The second part to this is what happens to those parts of the brain we usually use for speaking and listening when they fall out pf use. Brain scans from 2014 show that those with hearing loss for longer than six years had decreased grey matter in the areas used for spoken language and semantic memory. Dr Lin says on John Hopkin’s website that “The middle and inferior temporal gyri, for example, also play roles in memory and sensory integration and have been shown to be involved in the early stages of mild cognitive impairment and Alzheimer’s disease.”
Isolation is a known risk factor in dementia and is also one of the major effects of hearing loss. The story is a familiar one. People start getting a hearing loss, they have difficulty hearing while out in a noisy restaurant, or a family get together and eventually they stop socialising. They have to keep asking people to repeat themselves until eventually communication is no longer easy and they retreat into isolation.
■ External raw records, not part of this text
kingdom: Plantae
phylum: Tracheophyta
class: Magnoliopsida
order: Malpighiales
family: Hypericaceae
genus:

Often, those with hearing loss are physically present at family gatherings but sit silently as socialising becomes difficult. This isolation then puts them at risk from dementia.
11 million people, that’s one in six in the UK have a hearing loss and the majority of those will wait ten years before seeking help for it. With an aging population, by 2035, that figure will rise to 15.6 million: one in five people in the UK. Dr Lin says “If you want to address hearing loss well, you want to do it sooner rather than later. If hearing loss is potentially contributing to these differences we’re seeing on MRI, you want to treat it before these brain structural changes take place.”